We can get a different, Vip experiment from Ophys session 1 and plot it to compare response traces. This gives us a similar plot from a different inhibitory neuron to compare their neural dynamics.
selected_experiment_table = experiment_table[(experiment_table.cre_line=='Vip-IRES-Cre')&
(experiment_table.session_number==1)]
dataset = bc.get_behavior_ophys_experiment(selected_experiment_table.index.values[1])
cell_specimen_ids = dataset.cell_specimen_table.index.values # a list of all cell ids
behavior_ophys_experiment_826587940.nwb: 100%|██████████| 397M/397M [00:37<00:00, 10.7MMB/s]

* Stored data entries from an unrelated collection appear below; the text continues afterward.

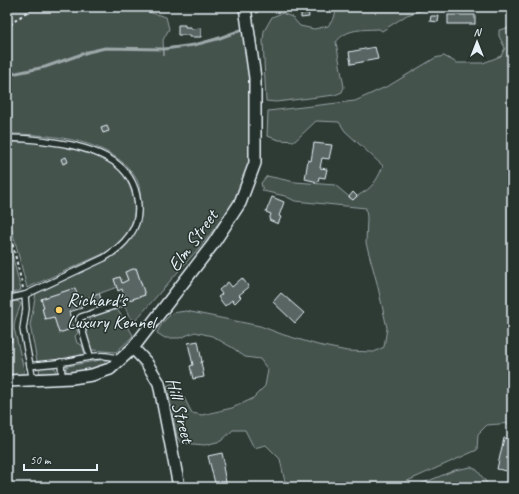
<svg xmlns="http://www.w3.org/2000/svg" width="519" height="494" viewBox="0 0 519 494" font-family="Caveat,sans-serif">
<rect width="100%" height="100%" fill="#2e3b35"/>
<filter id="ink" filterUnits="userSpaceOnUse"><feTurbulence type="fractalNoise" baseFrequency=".025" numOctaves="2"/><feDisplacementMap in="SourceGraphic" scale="8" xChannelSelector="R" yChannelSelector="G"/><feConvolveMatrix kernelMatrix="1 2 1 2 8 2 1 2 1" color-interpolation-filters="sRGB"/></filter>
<g filter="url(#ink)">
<g fill="#45524e" stroke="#96a2a3">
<path d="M7,7H140L142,10L166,17L169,29L163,40L164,56V49L194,45L241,30L247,43L251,68V156L246,173L233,204L205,241L135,321L129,316L122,300L128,297L129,300L145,295L136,268L125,272L128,280L122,283L120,277L114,279L117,287L79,301L75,288L41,299L44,307L42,308L45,319L54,317L59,332L76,327L78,333L75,336L77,343L82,345L85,354C76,357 45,365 37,361L30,325L36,293L117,254C133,241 144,223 141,201C140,195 140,186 137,180C115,139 49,134 7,134Z"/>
<path d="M337,7H433L407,15L382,31L379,29C362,30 347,28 336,42L344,87L342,92L335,95L276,102L266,101L263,41L264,31L272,17L282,13L292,17L300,26L314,29L328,26L334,18Z"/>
<path d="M512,27V423L487,425L478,434L477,450L394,487H286L280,459L266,445L254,448L245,430H233L221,441L205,445L181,443L177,437L167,386L173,383L181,392L192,413L202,415L232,408L252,399L265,386L268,370L260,359L245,357L233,348L212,336L195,332L180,338H165L157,333L162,323L172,313L186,311L260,326L284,335L318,345L347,351L374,352L384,347L387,328L377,283L366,243L367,218L366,208L295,201L285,196L263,191L261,183L267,176L295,182L335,185L353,200C357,196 359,195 364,192C374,186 379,176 383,166L345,131L339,122L316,121L295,141L279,140L267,136L268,111L355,101L390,85L435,58L444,56L457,63H483L501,56L505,48L499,36V30Z"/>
<path d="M7,142C20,143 34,141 47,143C60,145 101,156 111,163C124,171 133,189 134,204C136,227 122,241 105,253L27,288L7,210Z"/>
<path d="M7,235L21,290L7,295Z"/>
<path d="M16,301L19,302L21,304L15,320L14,328L24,370V373L21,375H7V303Z"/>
<path d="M112,310H117L119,312L133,335L132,337L116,352L92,350C88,342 81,325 92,318C98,314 106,312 112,310Z"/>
<path d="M100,360H105L109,362C102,369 76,375 66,373V367L68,366Z"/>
<path d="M41,367H53L55,368L56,372L53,374H42L40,373L39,370Z"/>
<path d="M471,467L477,470L490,487H414L455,470Z"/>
</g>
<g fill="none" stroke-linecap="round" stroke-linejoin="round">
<g stroke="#9da8a9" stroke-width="3">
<path d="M257,12L258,7"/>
<path d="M7,75L45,67L88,52L105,48L164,49L194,45L217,39L241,30"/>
</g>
</g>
<g fill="#596563" stroke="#e8f1f8">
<path d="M295,7H308L309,17L301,18V11H295Z"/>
<rect x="448" y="15" width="27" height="9"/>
<path d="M431,16H439L438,22L430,21Z"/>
<path d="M178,25H185V27H191V29L201,28V37H189V35H178Z"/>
<path d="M375,47L378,59L351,64L349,52Z"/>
<path d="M107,126L109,131L103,133L101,128Z"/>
<path d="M314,143L332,145L329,159L322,158L320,168L327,169L325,178L319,177L318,182L305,179L308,160L311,161Z"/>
<path d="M66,157L68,162L63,164L61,159Z"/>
<path d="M353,192L357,196L353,200L349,197Z"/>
<path d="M272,197L284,202L279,216L281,217L278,224L269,220L271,214L266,212Z"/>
<path d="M136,268L145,295L129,300L128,297L125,298L122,289L118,291L114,279L120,277L122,283L128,280L125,272Z"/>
<path d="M242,278L249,287L239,295L241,297L235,303L232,300L225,306L218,297L222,294L219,290L228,282L232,287Z"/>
<path d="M75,288L82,308L69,312L74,328L59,333L54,317L45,319L42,308L44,307L41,299Z"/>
<path d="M99,293L103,306L98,308L93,295Z"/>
<path d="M281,293L304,313L295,323L273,302Z"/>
<path d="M10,323L12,342H7V324Z"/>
<path d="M198,341L202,362H201L204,377L193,379L190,366L193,365L188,343Z"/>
<path d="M504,438L512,440V472L497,469Z"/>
<path d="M222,453L225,466L223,467L227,487H216L208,456Z"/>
</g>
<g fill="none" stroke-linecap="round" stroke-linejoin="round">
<defs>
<g id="lane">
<path d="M7,138C29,138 49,141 71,145C106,153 137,167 138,208C139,231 122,247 104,258L25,295L7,299"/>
<path d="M25,295L26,309L23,329L33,381"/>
<path d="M90,356L79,319L81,317L120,304"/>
<path d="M61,362L62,379"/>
<path d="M30,366C41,364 53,364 64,362C83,359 101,351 120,360"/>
</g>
<g id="street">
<path d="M133,348L146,362L159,383L179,487"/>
<path d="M7,381L72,378L92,375L110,369L133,348L213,244L240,203L255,163V78L245,7"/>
</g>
</defs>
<use href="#lane" stroke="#e8f1f8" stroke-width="8"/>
<use href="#street" stroke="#e8f1f8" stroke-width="14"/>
<g stroke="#e8f1f8" stroke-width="2" stroke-dasharray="3 3" stroke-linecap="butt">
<path d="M7,30L11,24L33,7"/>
<path d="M7,123L12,132"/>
<path d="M7,221L23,288"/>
</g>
<use href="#lane" stroke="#26332d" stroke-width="5.5"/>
<use href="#street" stroke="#26332d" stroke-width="11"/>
</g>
</g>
<circle fill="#ffd166" stroke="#26332d" stroke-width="1.5" cx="59" cy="310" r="4"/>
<g text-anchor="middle" stroke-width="3" stroke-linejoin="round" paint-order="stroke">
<g font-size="19" fill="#e8f1f8" stroke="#26332d">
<text transform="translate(192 240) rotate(-54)" y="7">Elm Street</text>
<text transform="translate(181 410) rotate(76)" y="7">Hill Street</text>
</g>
<g font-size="19" fill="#e8f1f8" stroke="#26332d" text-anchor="start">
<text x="67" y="306">Richard's<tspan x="67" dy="22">Luxury Kennel</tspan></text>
</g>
</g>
<rect width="519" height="494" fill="none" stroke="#26332d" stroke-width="24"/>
<rect x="12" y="12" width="495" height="470" fill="none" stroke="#e8f1f8" stroke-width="1.5" filter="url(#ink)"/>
<g transform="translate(477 42)" stroke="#26332d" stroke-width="3" paint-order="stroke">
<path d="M0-3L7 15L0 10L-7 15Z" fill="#e8f1f8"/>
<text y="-6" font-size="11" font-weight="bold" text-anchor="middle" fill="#e8f1f8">N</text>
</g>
<path d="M24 464v6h73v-6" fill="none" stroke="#e8f1f8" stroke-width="2"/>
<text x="30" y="464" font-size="12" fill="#e8f1f8" stroke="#26332d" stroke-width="3" paint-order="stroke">50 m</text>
</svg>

# create a list of all unique stimuli presented in this experiment
unique_stimuli = [stimulus for stimulus in dataset.stimulus_presentations['image_name'].unique()]
# create a colormap with each unique image having its own color
colormap = {image_name: sns.color_palette()[image_number] for image_number, image_name in enumerate(np.sort(unique_stimuli))}
colormap['omitted'] = (1,1,1)
# add the colors for each image to the stimulus presentations table in the dataset
dataset.stimulus_presentations['color'] = dataset.stimulus_presentations['image_name'].map(lambda image_name: colormap[image_name])
# we can plot the same information for a different cell in the dataset
initial_time = 580 # start time in seconds
final_time = 620 # stop time in seconds
fig, ax = plt.subplots(2,1,figsize = (15,7))
plot_dff_trace(ax[0], cell_specimen_ids[5], initial_time, final_time)
plot_events_trace(ax[0], cell_specimen_ids[5], initial_time, final_time)
plot_stimuli(ax[0], initial_time, final_time)
ax[0].set_ylabel('normalized response magnitude')
ax[0].set_yticks([])
ax[0].legend(['dff trace', 'events trace'])
plot_running(ax[1], initial_time, final_time)
plot_pupil(ax[1], initial_time, final_time)
plot_licks(ax[1], initial_time, final_time)
plot_rewards(ax[1], initial_time, final_time)
plot_stimuli(ax[1], initial_time, final_time)
ax[1].set_yticks([])
ax[1].legend(['running speed', 'pupil','licks', 'rewards'])
<matplotlib.legend.Legend at 0x7fddf4944e90>
We can see that the dynamics of a Vip neuron are also not driven by the visual stimuli. Aligning neural activity to different behavioral or experimental events might reveal what this neuron is driven by.